- Instructions to follow -
Do not include the pictures; repeat the rest of the data exactly.

Source records
= Beginning of Section =
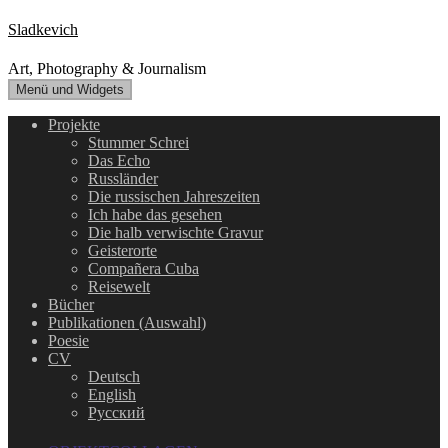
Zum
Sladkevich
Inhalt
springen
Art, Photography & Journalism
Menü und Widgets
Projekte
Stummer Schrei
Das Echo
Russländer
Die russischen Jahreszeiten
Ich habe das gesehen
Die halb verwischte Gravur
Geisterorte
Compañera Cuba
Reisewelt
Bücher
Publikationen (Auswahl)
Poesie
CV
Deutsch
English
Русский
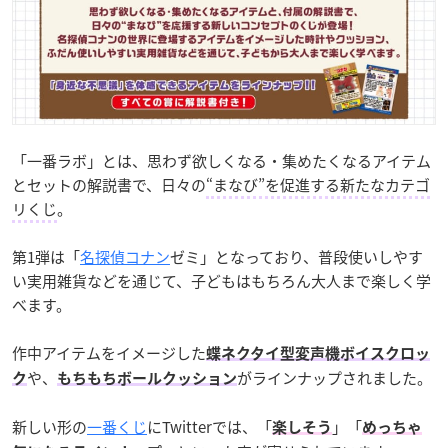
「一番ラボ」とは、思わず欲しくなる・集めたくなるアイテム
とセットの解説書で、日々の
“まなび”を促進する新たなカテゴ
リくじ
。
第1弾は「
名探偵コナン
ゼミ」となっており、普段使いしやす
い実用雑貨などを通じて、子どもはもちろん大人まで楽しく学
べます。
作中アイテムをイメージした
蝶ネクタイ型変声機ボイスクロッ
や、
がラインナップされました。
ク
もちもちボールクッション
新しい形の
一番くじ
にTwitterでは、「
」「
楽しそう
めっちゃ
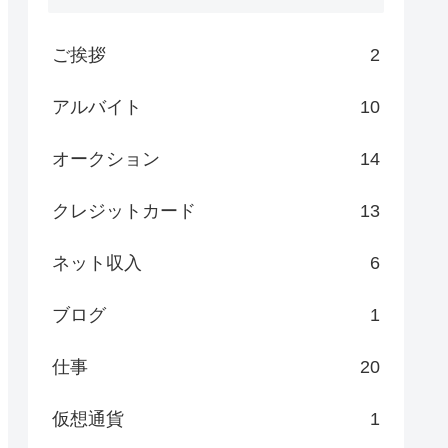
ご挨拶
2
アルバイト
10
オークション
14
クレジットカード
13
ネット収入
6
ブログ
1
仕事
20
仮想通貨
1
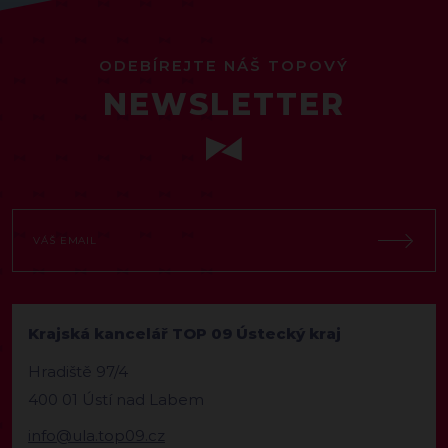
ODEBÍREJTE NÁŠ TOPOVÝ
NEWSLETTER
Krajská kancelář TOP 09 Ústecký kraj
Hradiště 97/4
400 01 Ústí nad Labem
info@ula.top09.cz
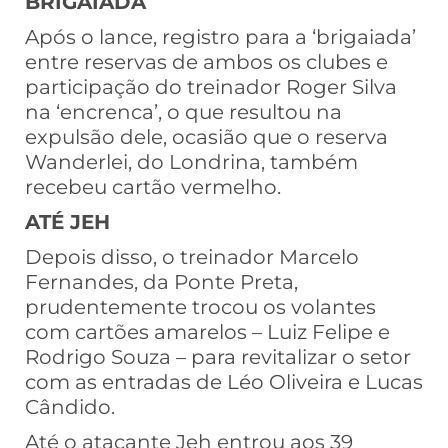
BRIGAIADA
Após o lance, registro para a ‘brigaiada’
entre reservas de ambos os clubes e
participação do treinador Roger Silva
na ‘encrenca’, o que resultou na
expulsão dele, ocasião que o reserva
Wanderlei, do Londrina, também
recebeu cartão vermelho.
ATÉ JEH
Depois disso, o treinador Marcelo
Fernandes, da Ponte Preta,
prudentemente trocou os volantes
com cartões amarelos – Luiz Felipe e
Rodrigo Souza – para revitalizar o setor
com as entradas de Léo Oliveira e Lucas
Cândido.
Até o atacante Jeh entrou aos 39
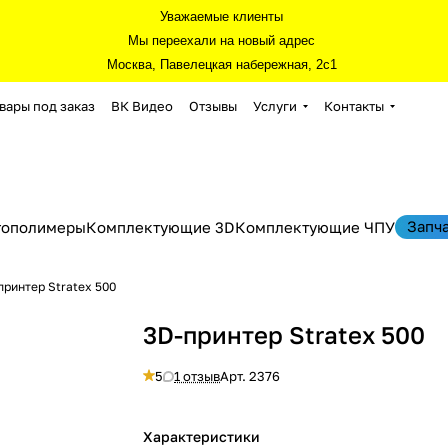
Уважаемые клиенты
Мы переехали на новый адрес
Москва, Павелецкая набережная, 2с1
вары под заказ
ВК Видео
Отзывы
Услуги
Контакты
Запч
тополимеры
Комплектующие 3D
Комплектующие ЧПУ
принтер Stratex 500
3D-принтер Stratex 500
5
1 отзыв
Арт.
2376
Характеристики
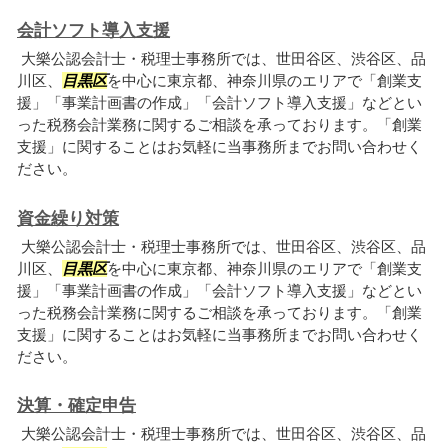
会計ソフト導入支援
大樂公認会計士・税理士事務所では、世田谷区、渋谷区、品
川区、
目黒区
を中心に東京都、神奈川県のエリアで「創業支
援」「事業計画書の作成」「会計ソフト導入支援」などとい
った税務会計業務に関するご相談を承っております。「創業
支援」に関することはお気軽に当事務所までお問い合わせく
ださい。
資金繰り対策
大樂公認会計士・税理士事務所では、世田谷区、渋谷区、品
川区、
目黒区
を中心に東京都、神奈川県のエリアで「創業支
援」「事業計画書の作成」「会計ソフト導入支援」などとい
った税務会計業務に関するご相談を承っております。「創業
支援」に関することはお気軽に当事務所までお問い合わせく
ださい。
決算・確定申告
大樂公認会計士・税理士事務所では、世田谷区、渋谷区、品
= End of Section =
- Solution for this exercise -
Zum
Sladkevich
Inhalt
springen
Art, Photography & Journalism
Menü und Widgets
Projekte
Stummer Schrei
Das Echo
Russländer
Die russischen Jahreszeiten
Ich habe das gesehen
Die halb verwischte Gravur
Geisterorte
Compañera Cuba
Reisewelt
Bücher
Publikationen (Auswahl)
Poesie
CV
Deutsch
English
Русский
「一番ラボ」とは、思わず欲しくなる・集めたくなるアイテム
とセットの解説書で、日々の
“まなび”を促進する新たなカテゴ
リくじ
。
第1弾は「
名探偵コナン
ゼミ」となっており、普段使いしやす
い実用雑貨などを通じて、子どもはもちろん大人まで楽しく学
べます。
作中アイテムをイメージした
蝶ネクタイ型変声機ボイスクロッ
や、
がラインナップされました。
ク
もちもちボールクッション
新しい形の
一番くじ
にTwitterでは、「
」「
楽しそう
めっちゃ
ご挨拶
2
アルバイト
10
オークション
14
クレジットカード
13
ネット収入
6
ブログ
1
仕事
20
仮想通貨
1
ODEBÍREJTE NÁŠ TOPOVÝ
NEWSLETTER
Krajská kancelář TOP 09 Ústecký kraj
Hradiště 97/4
400 01 Ústí nad Labem
info@ula.top09.cz
BRIGAIADA
Após o lance, registro para a ‘brigaiada’
entre reservas de ambos os clubes e
participação do treinador Roger Silva
na ‘encrenca’, o que resultou na
expulsão dele, ocasião que o reserva
Wanderlei, do Londrina, também
recebeu cartão vermelho.
ATÉ JEH
Depois disso, o treinador Marcelo
Fernandes, da Ponte Preta,
prudentemente trocou os volantes
com cartões amarelos – Luiz Felipe e
Rodrigo Souza – para revitalizar o setor
com as entradas de Léo Oliveira e Lucas
Cândido.
Até o atacante Jeh entrou aos 39
Уважаемые клиенты
Мы переехали на новый адрес
Москва, Павелецкая набережная, 2с1
вары под заказ
ВК Видео
Отзывы
Услуги
Контакты
Запч
тополимеры
Комплектующие 3D
Комплектующие ЧПУ
принтер Stratex 500
3D-принтер Stratex 500
5
1 отзыв
Арт.
2376
Характеристики
会計ソフト導入支援
大樂公認会計士・税理士事務所では、世田谷区、渋谷区、品
川区、
目黒区
を中心に東京都、神奈川県のエリアで「創業支
援」「事業計画書の作成」「会計ソフト導入支援」などとい
った税務会計業務に関するご相談を承っております。「創業
支援」に関することはお気軽に当事務所までお問い合わせく
ださい。
資金繰り対策
大樂公認会計士・税理士事務所では、世田谷区、渋谷区、品
川区、
目黒区
を中心に東京都、神奈川県のエリアで「創業支
援」「事業計画書の作成」「会計ソフト導入支援」などとい
った税務会計業務に関するご相談を承っております。「創業
支援」に関することはお気軽に当事務所までお問い合わせく
ださい。
決算・確定申告
大樂公認会計士・税理士事務所では、世田谷区、渋谷区、品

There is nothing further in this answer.